Ogni estate il cinema italiano si guarda allo specchio. E lo fa in un luogo preciso: Riccione. Qui tra le sale congressi e il piazzale del centro, si prova a capire se il cinema italiano esiste ancora come sistema. E se può ancora permettersi di parlare al pubblico senza sembrare un’industria disumanizzata.
Ciné – Giornate di Cinema torna per la sua 14ª edizione, e lo fa in un momento in cui le narrazioni istituzionali non bastano più. Le sale faticano, le piattaforme occupano, le produzioni rincorrono bandi. Ma a Riccione non si viene per celebrare. Si viene per tentare di resistere.
Ci saranno tutti, come ogni anno. Da Favino a Salvatores, da Edoardo Leo a Margherita Vicario. E poi Anna Foglietta, Paolo Virzì, Valerio Mastandrea. I film che vedremo in autunno iniziano a esistere qui: in uno speech, in un trailer, in una stretta di mano tra un distributore e un esercente. Ma non è questo che fa la differenza.

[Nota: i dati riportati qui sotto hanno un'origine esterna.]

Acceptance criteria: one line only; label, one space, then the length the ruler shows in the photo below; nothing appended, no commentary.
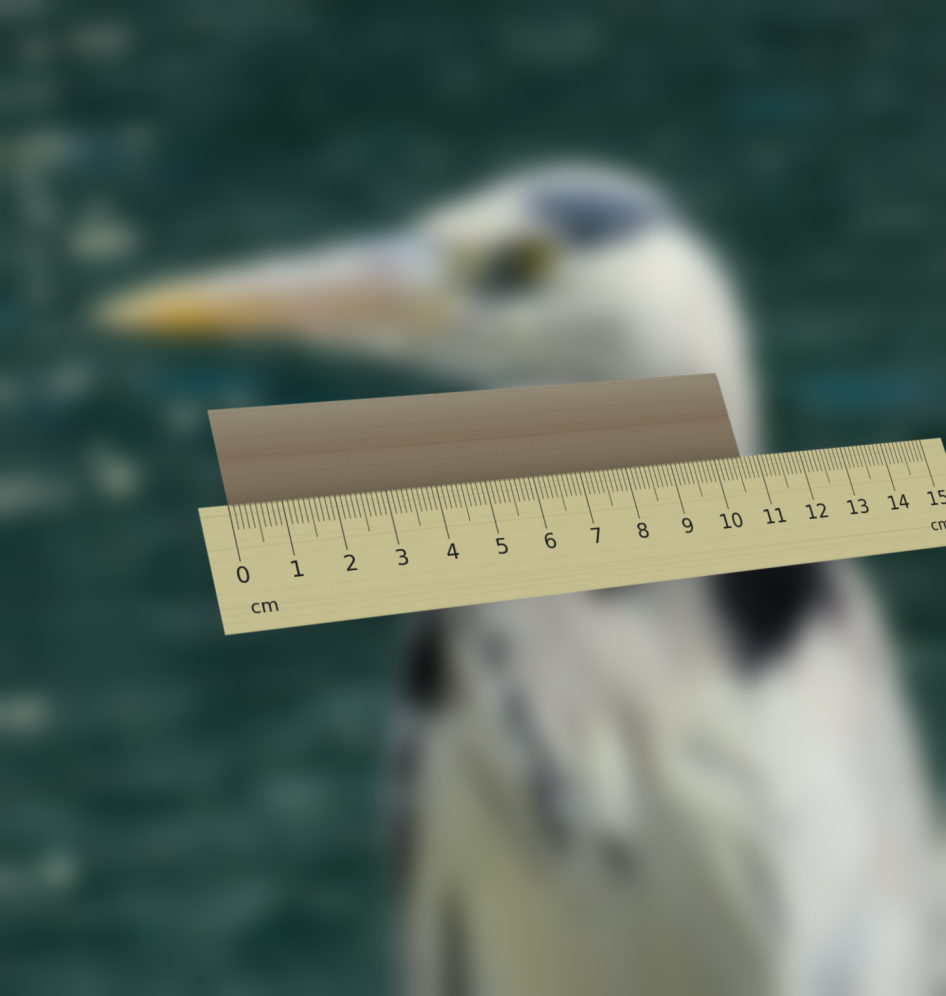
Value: 10.6 cm
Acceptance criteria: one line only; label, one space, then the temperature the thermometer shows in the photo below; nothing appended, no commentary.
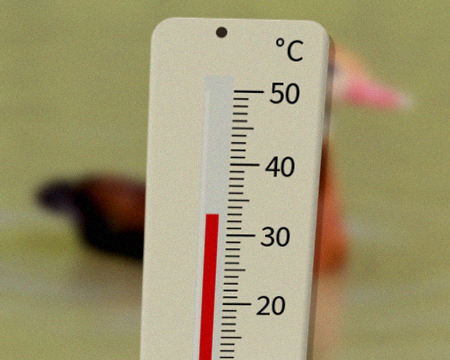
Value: 33 °C
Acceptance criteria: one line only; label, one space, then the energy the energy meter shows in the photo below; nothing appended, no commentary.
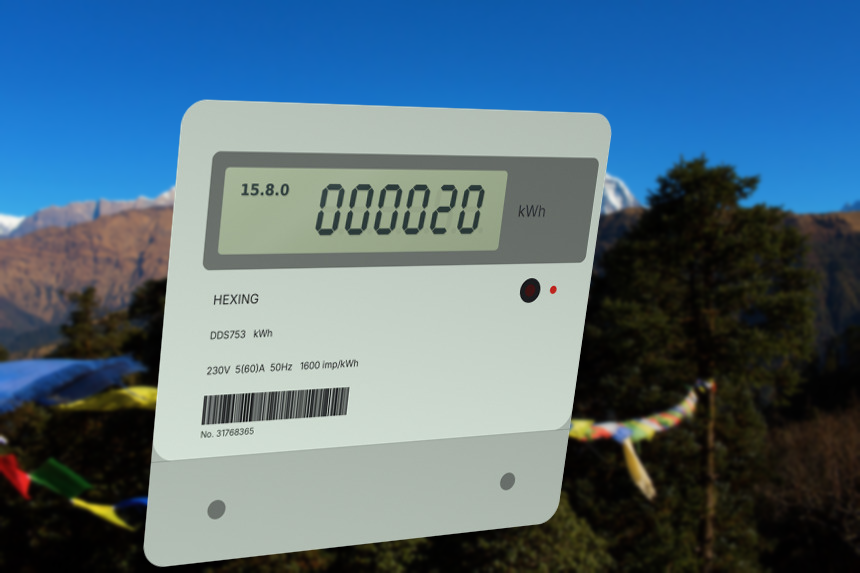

Il punto è capire cosa c’è dietro. E se dietro l’immagine patinata ci sia ancora uno spazio per l’autenticità, per quella sensazione di partecipare a qualcosa che sia della giusta misura” così Ciné prova a misurare le proporzioni tra industria e spettatore.
Fuori dalle sale, Ciné in Città mette in scena l’altra metà della manifestazione. Quella che si rivolge al pubblico, gratuitamente. Che porta il cinema per strada, letteralmente. In piazzale Ceccarini, ogni sera si alternano registi, attori, storie. C’è Salvatores che racconta la fragilità come motore del suo cinema. Anna Foglietta che prova a parlare della violenza di genere attraverso uno sguardo non pietistico. E c’è anche Woody Allen – o meglio, la sua ombra – con una proiezione di Vicky Cristina Barcelona che serve da omaggio e da test: capire se il pubblico di oggi ha ancora voglia di dialogare con l’idea di romanticismo borghese.
Volendo trovare una traccia di futuro, bisogna cercarla nei dettagli. Volendo, si potrebbe liquidare Ciné Camp come una sezione junior, fatta per intrattenere ragazzi tra i 10 e i 17 anni mentre i grandi parlano d’industria. Ma sarebbe un errore. Perché lì non si insegna solo a girare, scrivere o montare: si insegna a prendersi sul serio.
L’altra Riccione è quella delle sigle e dei tavoli. ANICA, ANEC, ACEC. I convegni. I premi alla memoria. I riconoscimenti alle manager invisibili. Le riflessioni sul gender gap, sulla leadership femminile, sull’intelligenza artificiale nelle sale. Tutte cose che, prese da sole, rischiano di sembrare decorazione. Ma che, nella loro somma, indicano uno scarto.
Resta l’impressione di un settore che si interroga, anche se non sa rispondere. Che mette in discussione le dinamiche dei festival più tradizionali. Che affida ancora una parte del proprio destino alla possibilità di costruire “appuntamenti attorno all’idea di comunità”.